I understand that the condensing Temp is the product of the condensing medium(ambient) + the Delta T across the heat transfer surfaces .
But is it a case of the Pressure having to build up first and therefore the Temp , to a satisfactory temperature difference so that the refrigerant condenses?
And if the ambient was to rise or fall would this change the rate of heat transfer ? as the condensing temp(saturation) would alter too , so wouldnt the TD be the same and the rate of transfer be the same ?

I am basically trying to understand the effect it has in the condensor, would appreciate anyones input

Thanks .

The condensing temp/ambient relationship is simple... it works basically the same for evaporators and condensers. Heat moves from warmer to colder. If the warm thing is 1 degree warmer than the cold thing, it will move at a certain rate. If the warm thing is 2 degrees warmer than the cold thing, it goes twice as fast... and on and on. Simplistic, yes... but a great basic way to look at heat transfer.

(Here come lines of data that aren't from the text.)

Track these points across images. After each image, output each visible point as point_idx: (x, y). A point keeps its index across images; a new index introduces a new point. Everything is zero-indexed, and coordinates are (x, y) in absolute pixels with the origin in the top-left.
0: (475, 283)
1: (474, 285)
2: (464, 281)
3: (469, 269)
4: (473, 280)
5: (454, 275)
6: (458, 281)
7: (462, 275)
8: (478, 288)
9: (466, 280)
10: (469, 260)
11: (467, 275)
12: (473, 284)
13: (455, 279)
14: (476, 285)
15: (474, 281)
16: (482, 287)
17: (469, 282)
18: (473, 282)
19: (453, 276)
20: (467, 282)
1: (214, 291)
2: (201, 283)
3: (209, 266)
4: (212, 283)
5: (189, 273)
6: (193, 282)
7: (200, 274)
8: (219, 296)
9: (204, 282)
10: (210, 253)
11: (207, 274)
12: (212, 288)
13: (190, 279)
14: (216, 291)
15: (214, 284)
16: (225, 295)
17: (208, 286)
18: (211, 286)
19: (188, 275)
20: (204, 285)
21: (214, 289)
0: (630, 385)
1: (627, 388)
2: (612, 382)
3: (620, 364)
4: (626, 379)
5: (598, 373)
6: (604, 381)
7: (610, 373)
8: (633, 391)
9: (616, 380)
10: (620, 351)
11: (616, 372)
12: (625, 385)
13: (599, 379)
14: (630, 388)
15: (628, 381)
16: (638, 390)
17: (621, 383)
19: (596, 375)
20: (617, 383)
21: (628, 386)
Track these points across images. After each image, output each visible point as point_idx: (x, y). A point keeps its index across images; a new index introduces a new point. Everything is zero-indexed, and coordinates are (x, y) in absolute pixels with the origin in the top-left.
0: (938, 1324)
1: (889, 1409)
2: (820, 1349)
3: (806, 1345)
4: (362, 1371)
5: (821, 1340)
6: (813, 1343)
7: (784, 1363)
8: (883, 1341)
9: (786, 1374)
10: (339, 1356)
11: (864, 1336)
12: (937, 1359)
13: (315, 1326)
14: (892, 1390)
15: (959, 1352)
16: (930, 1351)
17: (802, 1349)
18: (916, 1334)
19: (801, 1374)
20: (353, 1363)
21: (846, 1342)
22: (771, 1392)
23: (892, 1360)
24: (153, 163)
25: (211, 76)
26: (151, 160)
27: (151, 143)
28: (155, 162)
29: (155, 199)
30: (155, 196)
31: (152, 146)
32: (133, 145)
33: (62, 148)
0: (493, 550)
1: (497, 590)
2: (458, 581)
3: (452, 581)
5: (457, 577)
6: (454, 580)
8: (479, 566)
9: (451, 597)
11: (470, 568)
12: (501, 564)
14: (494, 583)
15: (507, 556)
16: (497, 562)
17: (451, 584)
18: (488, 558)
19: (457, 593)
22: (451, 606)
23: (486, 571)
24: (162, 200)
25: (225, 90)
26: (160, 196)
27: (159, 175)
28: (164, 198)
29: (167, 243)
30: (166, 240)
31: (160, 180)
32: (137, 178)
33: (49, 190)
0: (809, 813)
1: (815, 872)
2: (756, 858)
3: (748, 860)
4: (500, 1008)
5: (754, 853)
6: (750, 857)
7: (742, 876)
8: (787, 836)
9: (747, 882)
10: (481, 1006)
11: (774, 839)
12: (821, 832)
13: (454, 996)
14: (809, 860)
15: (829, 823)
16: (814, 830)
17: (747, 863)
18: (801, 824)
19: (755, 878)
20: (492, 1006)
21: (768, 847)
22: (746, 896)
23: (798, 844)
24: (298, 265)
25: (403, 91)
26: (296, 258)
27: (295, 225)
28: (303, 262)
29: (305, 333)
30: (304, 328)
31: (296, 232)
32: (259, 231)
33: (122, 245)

Condenser TD's, for example. If you have a condenser sized for a 20 deg TD to achieve 20,000 btu'hr rejection, you double its size or double its airflow and achieve the same heat transfer with only a 10 deg TD... Thus lowering the saturated condensing temperature by 10 degrees. You could also double the airflow and reduce the size of the condenser by half and maintain the same duty.

In a practical sense,you will find that medium temperature condensers will be sized for a higher TD than low temperature condensers. There is a certain arbitrariness to this custom, but also a certain sense to it.

A condenser sized to do 20,000 btu/hr rejection at 20 degrees TD (typical air conditioning TD) will be half the size of a condenser sized to do 20,000 btu/hr rejection at 10 deg TD (typical low temperature TD). Half the cost, too.

But the difference between operating at a 120 deg condensing temperature compared to operating at a 110 deg condensing temperature is not a large power penalty at the lower compressor ratios of an a/c unit, yet is considerably more significant at the high compressor ratios of low temperature duty.

Argumentum adsurdum: You can maintain a freezer with a tiny heat exchanger operating 1000 deg TD and it could be the size of a marble with a really good blower, or you could maintain the same freezer with walls wrapped around pipe at 1/2 a deg TD.

The thing to keep in mind, is that TD translates into a higher condensing temperature relative to ambient in the condensing stages, and translates into a lower evaporating temperature relative to refrigerated space in the refrigerating stages.

In either case, larger TD's get more done with less surface(initial cost), but expend more energy to get the job done(operating cost.)